How do you understand Question (7) and why?
Let's assume that Putin can easily transfer the two islands to Japan if he just decides to, but is absolutely resolved not to transfer. How should I then answer Question (7) - да or нет?!
Now let us consider the following example, which is the title of another article:
(8) Непобедимый Чапаев: тайна гибели легендарного комдива. Мог ли он выжить? (Source)
This title must be very clear to every Russian already by itself because it is a title, yet I got puzzled as to which of the following two intepretations is correct:
(8a) Invincible Chapaev: The mystery of the legendary commander's death. Could he have survived?
(8b) Invincible Chapaev: The mystery of the legendary commander's death. May he have survived?
Question (8a) is whether he had an opportunity to survive, that is, about a missed opportunity, whilst Question (8b) is whether it cannot be excluded that he actually survived, that is, about a possibility.
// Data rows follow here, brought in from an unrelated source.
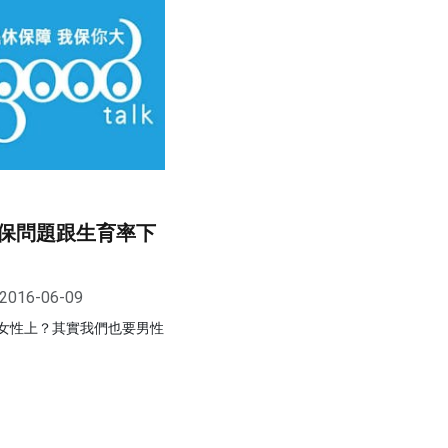
保問題跟生育率下
2016-06-09
女性上？其實我們也要男性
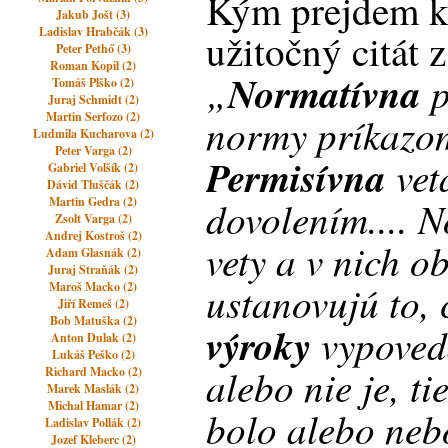
Kým prejdem k 
Jakub Jošt (3)
Ladislav Hrabčák (3)
užitočný citát z
Peter Pethő (3)
Roman Kopil (2)
„
Normatívna
p
Tomáš Plško (2)
Juraj Schmidt (2)
Martin Serfozo (2)
normy príkazo
Ludmila Kucharova (2)
Peter Varga (2)
Permisívna
vet
Gabriel Volšík (2)
Dávid Tluščák (2)
dovolením.... 
Martin Gedra (2)
Zsolt Varga (2)
Andrej Kostroš (2)
vety a v nich 
Adam Glasnák (2)
Juraj Straňák (2)
ustanovujú to,
Maroš Macko (2)
Jiří Remeš (2)
Bob Matuška (2)
výroky
vypoveda
Anton Dulak (2)
Lukáš Peško (2)
aleb
o nie je, t
Richard Macko (2)
Marek Maslák (2)
Michal Hamar (2)
bolo alebo neb
Ladislav Pollák (2)
Jozef Kleberc (2)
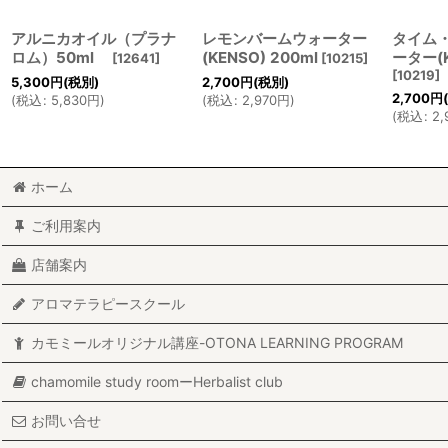
アルニカオイル（プラナ
レモンバームウォーター
タイム
ロム）50ml
(KENSO) 200ml
ーター(K
[
12641
]
[
10215
]
[
10219
]
5,300
円
(税別)
2,700
円
(税別)
2,700
円
(
税込
:
5,830
円
)
(
税込
:
2,970
円
)
(
税込
:
2,
ホーム
ご利用案内
店舗案内
アロマテラピースクール
カモミールオリジナル講座-OTONA LEARNING PROGRAM
chamomile study roomーHerbalist club
お問い合せ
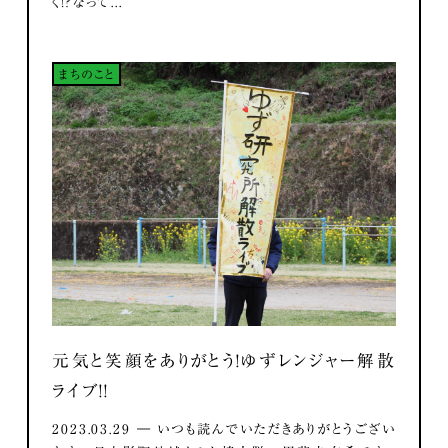
く！？なって...
まちのこと
元気と笑顔をありがとう！ゆずレンジャー解散
ライブ！！
2023.03.29 ― いつも読んでいただきありがとうござい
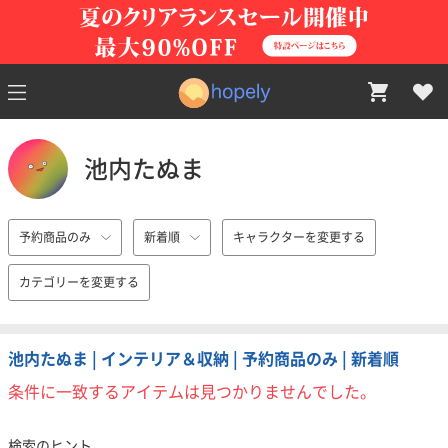
池内たぬま
予約商品のみ
新着順
キャラクターを変更する
カテゴリーを変更する
池内たぬま | インテリア＆収納 | 予約商品のみ | 新着順
条件に一致するアイテムは見つかりませんでした。
検索のヒント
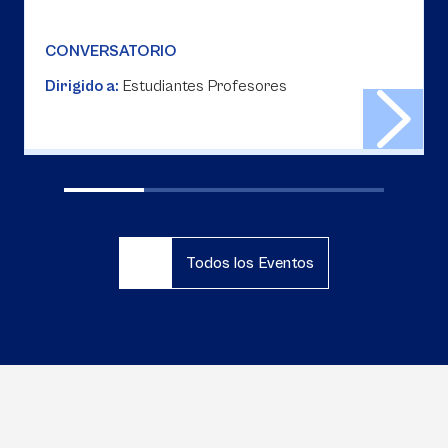
CONVERSATORIO
Dirigido a:
Estudiantes Profesores
Todos los Eventos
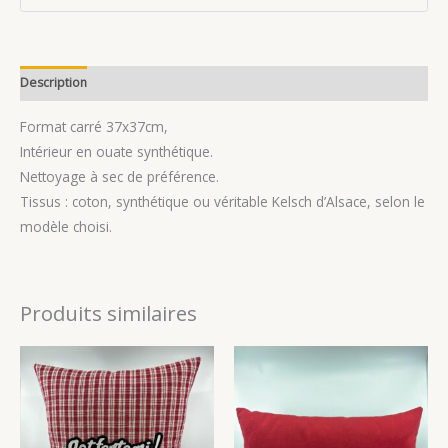
Description
Avis (0)
Format carré 37x37cm,
Intérieur en ouate synthétique.
Nettoyage à sec de préférence.
Tissus : coton, synthétique ou véritable Kelsch d’Alsace, selon le
modèle choisi.
Produits similaires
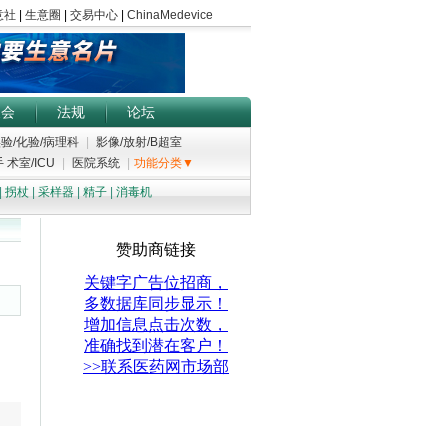
展会
法规
论坛
验/化验/病理科
|
影像/放射/B超室
 术室/ICU
|
医院系统
|
功能分类▼
|
拐杖
|
采样器
|
精子
|
消毒机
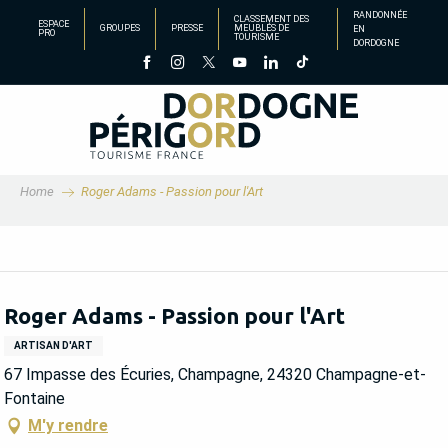
Aller
RANDONNÉE
CLASSEMENT DES
ESPACE
GROUPES
PRESSE
MEUBLÉS DE
EN
au
PRO
TOURISME
DORDOGNE
contenu
principal
Home
Roger Adams - Passion pour l'Art
Roger Adams - Passion pour l'Art
ARTISAN D'ART
67 Impasse des Écuries, Champagne, 24320 Champagne-et-
Fontaine
M'y rendre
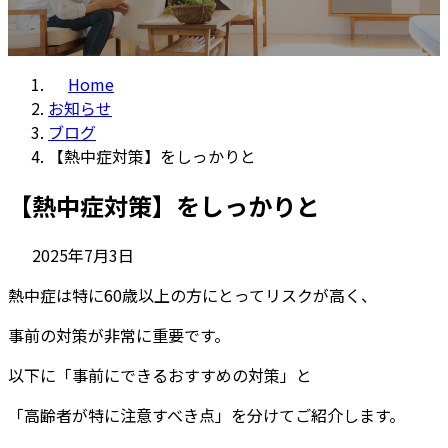
Home
お知らせ
ブログ
【熱中症対策】をしっかりと
【熱中症対策】をしっかりと
2025年7月3日
熱中症は特に60歳以上の方にとってリスクが高く、
事前の対策が非常に重要です。
以下に「事前にできるおすすめの対策」と
「高齢者が特に注意すべき点」を分けてご紹介します。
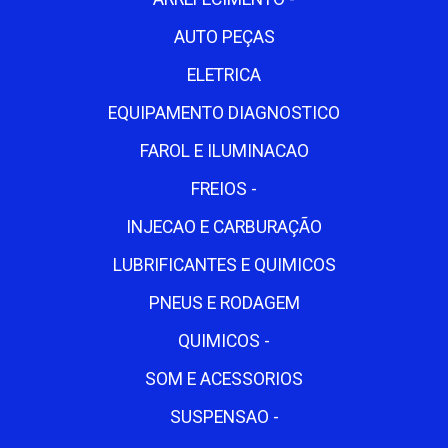
AUTO PEÇAS
ELETRICA
EQUIPAMENTO DIAGNOSTICO
FAROL E ILUMINACAO
FREIOS -
INJECAO E CARBURAÇÃO
LUBRIFICANTES E QUIMICOS
PNEUS E RODAGEM
QUIMICOS -
SOM E ACESSORIOS
SUSPENSAO -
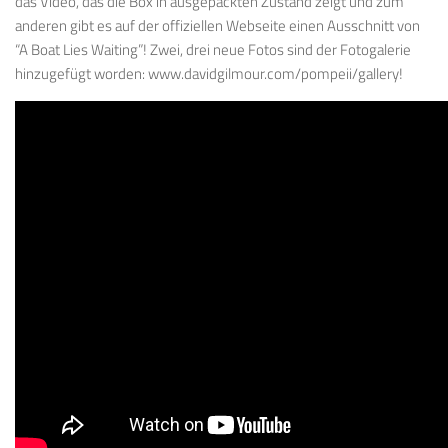
das Video, das die Box in ausgepackten Zustand zeigt und zum
anderen gibt es auf der offiziellen Webseite einen Ausschnitt von
“A Boat Lies Waiting”! Zwei, drei neue Fotos sind der Fotogalerie
hinzugefügt worden: www.davidgilmour.com/pompeii/gallery!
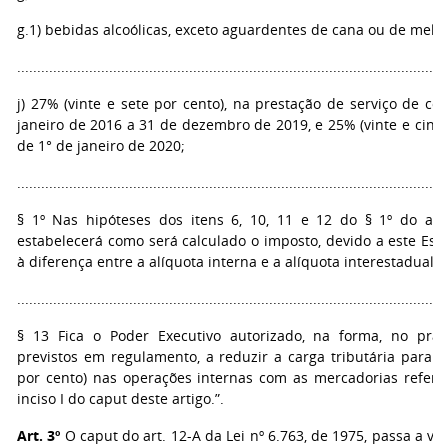
g.1) bebidas alcoólicas, exceto aguardentes de cana ou de mela
...........................................................................................................
j) 27% (vinte e sete por cento), na prestação de serviço de c
janeiro de 2016 a 31 de dezembro de 2019, e 25% (vinte e cinco 
de 1° de janeiro de 2020;
...........................................................................................................
§ 1º Nas hipóteses dos itens 6, 10, 11 e 12 do § 1º do art
estabelecerá como será calculado o imposto, devido a este Est
à diferença entre a alíquota interna e a alíquota interestadual.
...........................................................................................................
§ 13 Fica o Poder Executivo autorizado, na forma, no pra
previstos em regulamento, a reduzir a carga tributária para a
por cento) nas operações internas com as mercadorias referid
inciso I do caput deste artigo.”.
Art. 3º
O caput do art. 12-A da Lei nº 6.763, de 1975, passa a vi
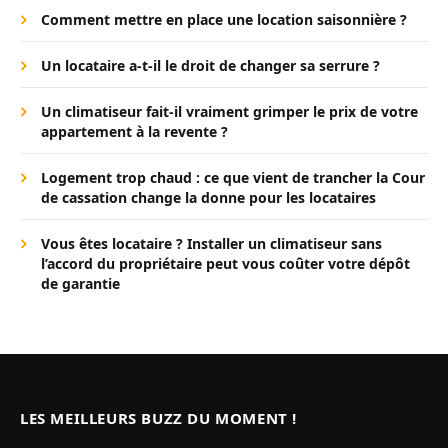
Comment mettre en place une location saisonnière ?
Un locataire a-t-il le droit de changer sa serrure ?
Un climatiseur fait-il vraiment grimper le prix de votre
appartement à la revente ?
Logement trop chaud : ce que vient de trancher la Cour
de cassation change la donne pour les locataires
Vous êtes locataire ? Installer un climatiseur sans
l’accord du propriétaire peut vous coûter votre dépôt
de garantie
LES MEILLEURS BUZZ DU MOMENT !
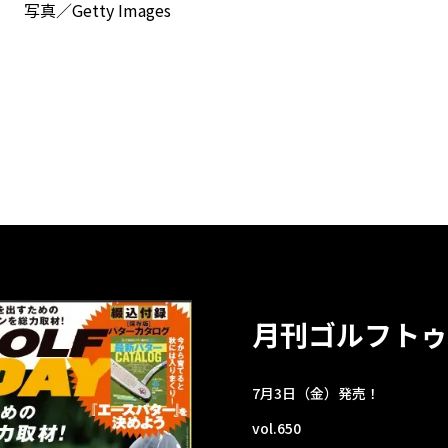
写真／Getty Images
月刊ゴルフトゥ
7月3日（金）発売！
vol.650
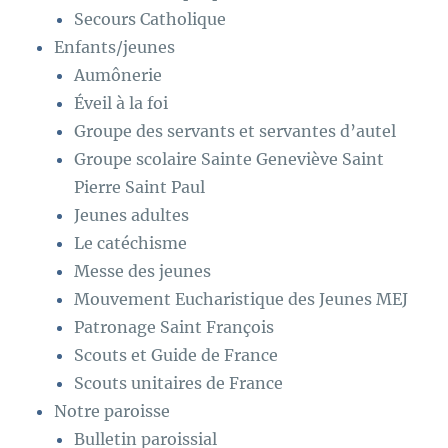
Secours Catholique
Enfants/jeunes
Aumônerie
Éveil à la foi
Groupe des servants et servantes d’autel
Groupe scolaire Sainte Geneviève Saint
Pierre Saint Paul
Jeunes adultes
Le catéchisme
Messe des jeunes
Mouvement Eucharistique des Jeunes MEJ
Patronage Saint François
Scouts et Guide de France
Scouts unitaires de France
Notre paroisse
Bulletin paroissial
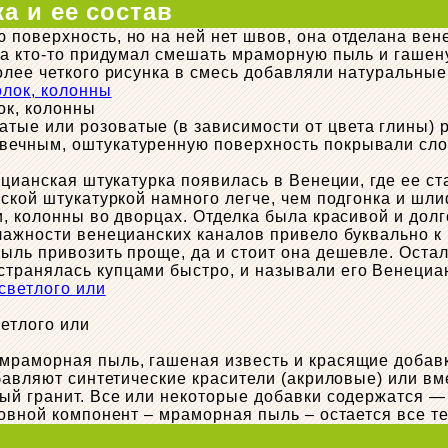
а и ее состав
поверхность, но на ней нет швов, она отделана вен
а кто-то придумал смешать мраморную пыль и гашену
олее четкого рисунка в смесь добавляли натуральные
ок, колонны
ые или розоватые (в зависимости от цвета глины) р
вечным, оштукатуренную поверхность покрывали сло
ецианская штукатурка появилась в Венеции, где ее с
нской штукатуркой намного легче, чем подгонка и шл
и, колонны во дворцах. Отделка была красивой и дол
лажности венецианских каналов привело буквально к
пыль привозить проще, да и стоит она дешевле. Ост
ранялась купцами быстро, и называли его Венецианс
етлого или
мраморная пыль, гашеная известь и красящие добавк
обавляют синтетические красители (акриловые) или в
ый гранит. Все или некоторые добавки содержатся — 
новной компонент – мраморная пыль – остается все т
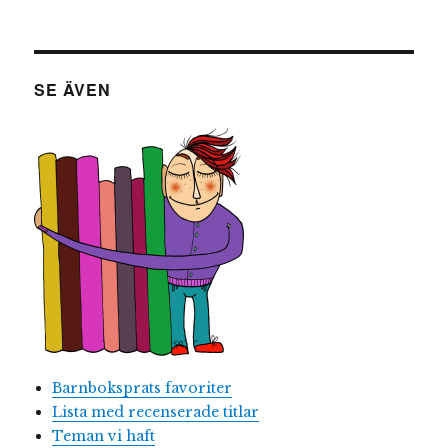
SE ÄVEN
Barnboksprats favoriter
Lista med recenserade titlar
Teman vi haft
My original interpretation was (8a), because the title contains the word гибели suggesting that the very fact of his death is not disputed, but I proved to be wrong. Reading the article itself, I realized that the author writes about conspiracy theories in which Chapaev survived. So yet again I was tricked by this wild verb, which I just cannot "domesticate."
What adds to the mystery is that there is an article entitled "Мог ли СССР выжить?" (Source). This title has the same grammatical construction, but the opposite meaning, as we know that the USSR did not survive.
So how could you explain this wild verb to a learner who is eager to finally tame it? What is the exact concept behind it, the concept that logically unites so many entirely different meanings under a single umbrella? And how do you always succeed in unmistakenly interpeting this verb, especially in sentences like the above ones about Putin and Chapaev?